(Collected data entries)
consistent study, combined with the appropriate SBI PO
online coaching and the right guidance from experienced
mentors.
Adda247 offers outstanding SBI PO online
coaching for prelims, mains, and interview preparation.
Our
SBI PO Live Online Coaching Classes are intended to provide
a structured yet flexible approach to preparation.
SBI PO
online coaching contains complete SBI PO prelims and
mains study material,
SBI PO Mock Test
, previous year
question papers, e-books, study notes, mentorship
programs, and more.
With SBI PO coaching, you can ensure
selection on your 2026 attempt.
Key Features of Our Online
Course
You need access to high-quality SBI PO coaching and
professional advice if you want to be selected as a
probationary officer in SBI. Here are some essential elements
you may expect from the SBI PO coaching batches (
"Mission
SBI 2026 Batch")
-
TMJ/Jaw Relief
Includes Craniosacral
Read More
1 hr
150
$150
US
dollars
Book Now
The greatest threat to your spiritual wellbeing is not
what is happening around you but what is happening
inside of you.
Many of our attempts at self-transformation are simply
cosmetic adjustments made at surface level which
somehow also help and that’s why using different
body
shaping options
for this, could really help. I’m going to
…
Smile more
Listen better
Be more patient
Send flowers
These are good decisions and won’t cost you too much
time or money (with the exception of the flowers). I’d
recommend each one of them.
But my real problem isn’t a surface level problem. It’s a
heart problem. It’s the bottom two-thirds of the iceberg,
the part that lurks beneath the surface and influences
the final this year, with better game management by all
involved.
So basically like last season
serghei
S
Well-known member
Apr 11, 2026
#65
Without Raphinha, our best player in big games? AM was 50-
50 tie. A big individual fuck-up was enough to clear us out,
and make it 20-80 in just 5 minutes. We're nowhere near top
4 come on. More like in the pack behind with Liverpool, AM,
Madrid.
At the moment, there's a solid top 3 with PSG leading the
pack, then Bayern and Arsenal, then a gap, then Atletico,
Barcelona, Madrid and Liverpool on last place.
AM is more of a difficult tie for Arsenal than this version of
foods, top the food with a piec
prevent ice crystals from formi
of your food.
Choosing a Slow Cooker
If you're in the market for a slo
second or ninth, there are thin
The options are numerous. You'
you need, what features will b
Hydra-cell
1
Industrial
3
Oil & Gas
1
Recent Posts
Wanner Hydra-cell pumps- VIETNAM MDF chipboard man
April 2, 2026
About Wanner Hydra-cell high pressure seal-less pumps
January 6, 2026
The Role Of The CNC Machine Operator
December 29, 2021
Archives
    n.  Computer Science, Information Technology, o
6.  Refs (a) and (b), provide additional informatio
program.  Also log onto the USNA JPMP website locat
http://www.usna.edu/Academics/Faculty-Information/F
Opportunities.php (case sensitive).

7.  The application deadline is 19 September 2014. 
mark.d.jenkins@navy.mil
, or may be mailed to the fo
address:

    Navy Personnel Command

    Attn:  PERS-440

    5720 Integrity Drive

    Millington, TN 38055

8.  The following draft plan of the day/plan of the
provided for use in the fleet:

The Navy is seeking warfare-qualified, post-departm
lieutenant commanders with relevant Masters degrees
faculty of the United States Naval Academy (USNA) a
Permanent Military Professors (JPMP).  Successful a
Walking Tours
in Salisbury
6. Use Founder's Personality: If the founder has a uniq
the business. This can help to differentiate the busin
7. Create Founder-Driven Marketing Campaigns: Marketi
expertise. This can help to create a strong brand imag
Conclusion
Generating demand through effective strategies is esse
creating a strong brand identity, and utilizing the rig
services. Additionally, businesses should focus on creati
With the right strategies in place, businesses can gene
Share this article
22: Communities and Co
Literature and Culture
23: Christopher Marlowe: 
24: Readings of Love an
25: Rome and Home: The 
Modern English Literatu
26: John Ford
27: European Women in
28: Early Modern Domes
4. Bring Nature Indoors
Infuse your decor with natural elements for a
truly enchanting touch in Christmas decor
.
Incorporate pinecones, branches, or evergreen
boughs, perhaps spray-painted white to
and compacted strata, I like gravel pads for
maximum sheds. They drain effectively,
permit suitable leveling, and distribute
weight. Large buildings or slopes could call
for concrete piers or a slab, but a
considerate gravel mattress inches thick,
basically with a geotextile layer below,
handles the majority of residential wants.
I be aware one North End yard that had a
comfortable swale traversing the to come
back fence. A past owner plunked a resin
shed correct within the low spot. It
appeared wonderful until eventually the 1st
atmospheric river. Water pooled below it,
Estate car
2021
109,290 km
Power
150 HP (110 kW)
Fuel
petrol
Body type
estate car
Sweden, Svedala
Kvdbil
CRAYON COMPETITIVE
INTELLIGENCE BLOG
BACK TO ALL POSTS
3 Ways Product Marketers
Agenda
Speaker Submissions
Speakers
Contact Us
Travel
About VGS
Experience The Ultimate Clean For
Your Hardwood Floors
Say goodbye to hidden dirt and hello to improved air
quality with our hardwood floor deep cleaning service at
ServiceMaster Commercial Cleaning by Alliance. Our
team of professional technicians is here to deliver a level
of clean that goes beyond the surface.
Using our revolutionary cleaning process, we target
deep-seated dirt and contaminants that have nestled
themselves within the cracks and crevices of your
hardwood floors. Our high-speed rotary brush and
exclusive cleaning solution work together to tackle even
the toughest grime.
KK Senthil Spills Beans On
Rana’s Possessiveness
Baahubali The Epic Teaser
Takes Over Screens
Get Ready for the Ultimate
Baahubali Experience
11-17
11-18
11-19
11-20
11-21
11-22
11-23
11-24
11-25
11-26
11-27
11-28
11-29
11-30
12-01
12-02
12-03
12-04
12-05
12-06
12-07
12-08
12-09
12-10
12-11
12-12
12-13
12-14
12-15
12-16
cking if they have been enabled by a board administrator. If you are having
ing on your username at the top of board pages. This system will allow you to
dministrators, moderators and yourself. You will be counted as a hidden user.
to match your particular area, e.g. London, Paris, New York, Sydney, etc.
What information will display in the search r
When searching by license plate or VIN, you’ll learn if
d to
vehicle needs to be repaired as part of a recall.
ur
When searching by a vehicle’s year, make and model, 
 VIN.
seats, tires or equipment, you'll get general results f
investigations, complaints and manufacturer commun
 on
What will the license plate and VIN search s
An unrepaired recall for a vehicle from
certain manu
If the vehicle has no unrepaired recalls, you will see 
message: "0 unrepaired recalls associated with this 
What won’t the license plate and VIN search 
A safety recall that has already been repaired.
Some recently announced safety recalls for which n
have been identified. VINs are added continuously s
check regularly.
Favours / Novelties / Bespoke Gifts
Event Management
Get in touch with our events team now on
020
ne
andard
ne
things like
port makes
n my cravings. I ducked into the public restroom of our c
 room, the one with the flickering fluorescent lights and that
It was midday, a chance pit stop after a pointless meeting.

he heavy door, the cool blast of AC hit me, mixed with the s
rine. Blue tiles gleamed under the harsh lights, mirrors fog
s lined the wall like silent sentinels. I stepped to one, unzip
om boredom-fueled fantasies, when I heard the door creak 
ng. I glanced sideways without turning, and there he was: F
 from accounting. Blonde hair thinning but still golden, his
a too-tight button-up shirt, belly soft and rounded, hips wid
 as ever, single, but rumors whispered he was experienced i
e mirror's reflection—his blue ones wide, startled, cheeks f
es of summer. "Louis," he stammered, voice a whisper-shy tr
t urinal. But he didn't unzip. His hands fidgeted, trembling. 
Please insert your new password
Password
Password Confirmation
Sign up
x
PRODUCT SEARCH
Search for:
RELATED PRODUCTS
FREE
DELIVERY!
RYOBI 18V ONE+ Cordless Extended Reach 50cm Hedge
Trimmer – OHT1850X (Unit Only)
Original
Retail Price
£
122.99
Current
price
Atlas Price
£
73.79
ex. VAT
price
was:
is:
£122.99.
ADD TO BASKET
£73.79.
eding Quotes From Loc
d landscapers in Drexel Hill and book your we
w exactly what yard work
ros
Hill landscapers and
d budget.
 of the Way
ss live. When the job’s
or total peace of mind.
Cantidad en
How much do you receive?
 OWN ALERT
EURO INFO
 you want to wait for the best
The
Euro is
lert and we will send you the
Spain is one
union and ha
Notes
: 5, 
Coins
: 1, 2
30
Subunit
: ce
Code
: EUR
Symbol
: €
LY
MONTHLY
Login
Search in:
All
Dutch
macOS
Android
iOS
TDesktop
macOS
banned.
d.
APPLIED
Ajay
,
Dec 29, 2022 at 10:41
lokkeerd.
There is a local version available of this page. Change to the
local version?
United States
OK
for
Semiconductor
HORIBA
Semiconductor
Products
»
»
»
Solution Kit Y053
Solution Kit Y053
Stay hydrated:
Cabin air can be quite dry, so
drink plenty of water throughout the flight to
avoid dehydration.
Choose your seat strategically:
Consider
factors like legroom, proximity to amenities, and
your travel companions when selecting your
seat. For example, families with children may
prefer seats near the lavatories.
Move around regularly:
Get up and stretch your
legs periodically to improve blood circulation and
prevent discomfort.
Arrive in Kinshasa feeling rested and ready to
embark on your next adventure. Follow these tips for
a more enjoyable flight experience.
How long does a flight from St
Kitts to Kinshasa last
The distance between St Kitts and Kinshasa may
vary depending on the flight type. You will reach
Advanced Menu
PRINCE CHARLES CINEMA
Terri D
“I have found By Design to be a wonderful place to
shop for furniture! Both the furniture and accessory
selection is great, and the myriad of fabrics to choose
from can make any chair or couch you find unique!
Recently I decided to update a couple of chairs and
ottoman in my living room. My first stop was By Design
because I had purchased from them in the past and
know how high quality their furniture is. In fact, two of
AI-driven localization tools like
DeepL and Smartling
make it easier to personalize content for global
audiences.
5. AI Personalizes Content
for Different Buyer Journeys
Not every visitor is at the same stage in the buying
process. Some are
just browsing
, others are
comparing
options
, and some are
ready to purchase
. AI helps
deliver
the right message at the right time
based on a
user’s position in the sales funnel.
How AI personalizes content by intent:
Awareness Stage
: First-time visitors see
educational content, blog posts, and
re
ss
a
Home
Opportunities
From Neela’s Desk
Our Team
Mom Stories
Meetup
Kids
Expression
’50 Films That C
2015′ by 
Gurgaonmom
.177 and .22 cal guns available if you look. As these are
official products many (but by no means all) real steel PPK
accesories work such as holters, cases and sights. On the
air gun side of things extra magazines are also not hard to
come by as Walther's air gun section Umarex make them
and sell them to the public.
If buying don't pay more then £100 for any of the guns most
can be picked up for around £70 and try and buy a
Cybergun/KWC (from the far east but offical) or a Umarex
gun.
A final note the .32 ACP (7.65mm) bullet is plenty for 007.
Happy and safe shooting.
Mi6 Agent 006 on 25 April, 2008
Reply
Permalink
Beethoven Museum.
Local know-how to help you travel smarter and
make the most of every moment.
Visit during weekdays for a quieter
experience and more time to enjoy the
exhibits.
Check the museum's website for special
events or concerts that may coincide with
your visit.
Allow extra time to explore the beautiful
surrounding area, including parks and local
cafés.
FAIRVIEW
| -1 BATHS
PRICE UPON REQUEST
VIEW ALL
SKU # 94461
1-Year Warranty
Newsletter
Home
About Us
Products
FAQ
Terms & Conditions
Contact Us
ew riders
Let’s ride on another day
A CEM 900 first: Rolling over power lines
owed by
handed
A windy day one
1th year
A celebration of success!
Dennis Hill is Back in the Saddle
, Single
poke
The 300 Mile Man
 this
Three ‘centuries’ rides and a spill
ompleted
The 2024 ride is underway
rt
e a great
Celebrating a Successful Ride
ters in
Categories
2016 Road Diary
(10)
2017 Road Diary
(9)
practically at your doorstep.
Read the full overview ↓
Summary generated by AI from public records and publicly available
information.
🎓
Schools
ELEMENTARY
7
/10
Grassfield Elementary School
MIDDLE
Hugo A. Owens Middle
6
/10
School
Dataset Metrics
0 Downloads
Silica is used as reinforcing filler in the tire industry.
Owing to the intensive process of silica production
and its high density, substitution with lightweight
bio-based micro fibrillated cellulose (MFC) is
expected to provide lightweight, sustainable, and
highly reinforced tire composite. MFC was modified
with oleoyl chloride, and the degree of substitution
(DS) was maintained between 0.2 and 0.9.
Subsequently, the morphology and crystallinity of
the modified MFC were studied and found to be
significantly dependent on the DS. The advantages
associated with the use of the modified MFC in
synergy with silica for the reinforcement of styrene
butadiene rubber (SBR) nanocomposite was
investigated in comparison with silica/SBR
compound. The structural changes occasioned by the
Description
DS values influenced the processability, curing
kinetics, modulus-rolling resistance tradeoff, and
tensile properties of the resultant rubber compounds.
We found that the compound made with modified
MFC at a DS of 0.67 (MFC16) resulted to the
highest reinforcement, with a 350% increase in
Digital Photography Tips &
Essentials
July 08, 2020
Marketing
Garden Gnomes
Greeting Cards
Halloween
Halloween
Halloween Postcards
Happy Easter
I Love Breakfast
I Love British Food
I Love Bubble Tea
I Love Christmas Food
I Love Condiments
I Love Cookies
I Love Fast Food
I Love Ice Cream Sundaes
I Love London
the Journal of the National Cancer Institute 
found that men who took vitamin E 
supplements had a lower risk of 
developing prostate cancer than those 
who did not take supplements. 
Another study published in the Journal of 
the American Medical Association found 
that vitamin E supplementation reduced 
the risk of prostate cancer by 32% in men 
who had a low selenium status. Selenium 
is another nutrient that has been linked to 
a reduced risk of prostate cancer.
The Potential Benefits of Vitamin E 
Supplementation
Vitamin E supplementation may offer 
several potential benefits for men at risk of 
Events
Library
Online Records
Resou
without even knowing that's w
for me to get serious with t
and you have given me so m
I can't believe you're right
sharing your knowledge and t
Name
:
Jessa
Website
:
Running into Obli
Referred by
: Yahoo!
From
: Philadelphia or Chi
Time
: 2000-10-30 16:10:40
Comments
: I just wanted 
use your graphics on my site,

Work to complete:
Find each line of the data above that holds the word "flight", then copy it.

Output of the exercise:
drink plenty of water throughout the flight to
a more enjoyable flight experience.
How long does a flight from St
vary depending on the flight type. You will reach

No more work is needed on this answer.